Detective David Plaza was placed on administrative leave several months ago on accusations that he'd stolen a Nikon digital camera from the department. Shortly after, Plaza filed a tort claim, announcing his plans to sue the city for upwards of $2 million and making numerous claims of misconduct against former Interim Chief Brad Gillaspie.

On Tuesday, Plaza's attorneys, Greg Ferguson and Jack Green of Vancouver, sent The Columbian a letter from the state Attorney General's office, which states that a Washington State Patrol investigation into the allegations against Plaza yielded no evidence of a crime. The letter came from Assistant Attorney General Bill Sherman, and it was addressed to Cowlitz County Prosecutor Sue Baur.

Sherman also wrote that he couldn't comment on whether Plaza should face any internal discipline for his actions leading up to the allegations.

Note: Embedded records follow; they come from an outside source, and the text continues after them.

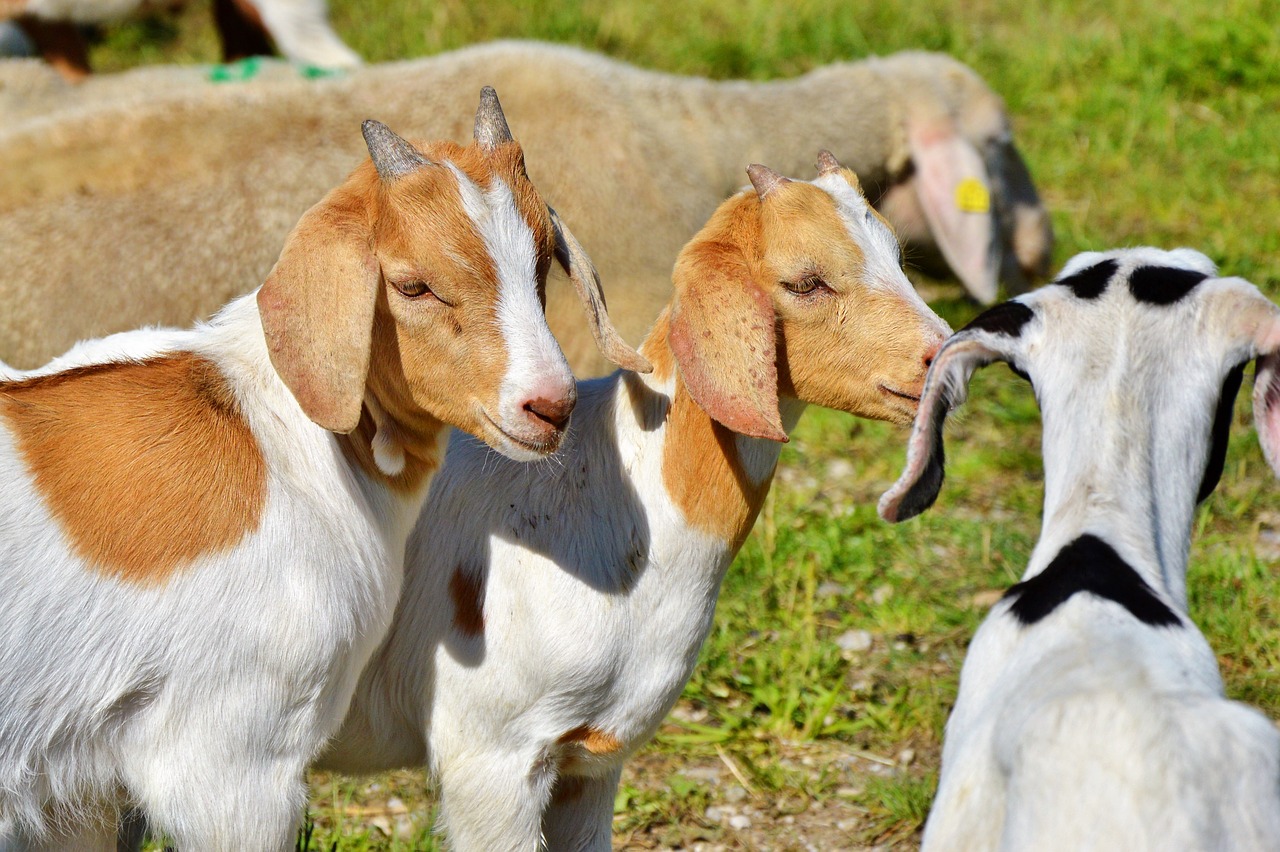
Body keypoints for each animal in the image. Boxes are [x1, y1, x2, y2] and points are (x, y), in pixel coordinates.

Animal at [304, 154, 952, 849]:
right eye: (806, 282)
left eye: (899, 254)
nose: (941, 355)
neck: (622, 497)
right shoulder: (490, 756)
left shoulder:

The camera was issued to Plaza at a digital photography training session in March. When a colleague questioned Plaza later about whether he received the camera and if he was putting it to personal use, the detective was evasive in his answers, leading some to think he was trying to steal it, Sherman concluded.

Plaza filed the tort claim this spring, arguing that he was taken off the job in retaliation for reporting allegations against Gillaspie to Mayor Grover Laseke. The accusations range from using racial slurs against Plaza — who is of Filipino, Italian and Mexican ancestry — to engaging in a pattern of invasions of privacy and sexual harassment toward young females.

Gillaspie commissioned the state to investigate Plaza after getting word from Sgt. Robb Lipp that Plaza planned to keep the camera for his personal use. Soon after Plaza filed the tort claim, the department put Gillaspie back in his previous role as a sergeant and hired former Cowlitz County Sheriff Bill Mahoney to take over as the new interim chief.

About a month ago, Plaza's attorneys took their legal battle a step further, filing a public records lawsuit against the police department, seeking the release of alleged misconduct records and complaints against Gillaspie. Depositions in that case are scheduled to begin this month, they said.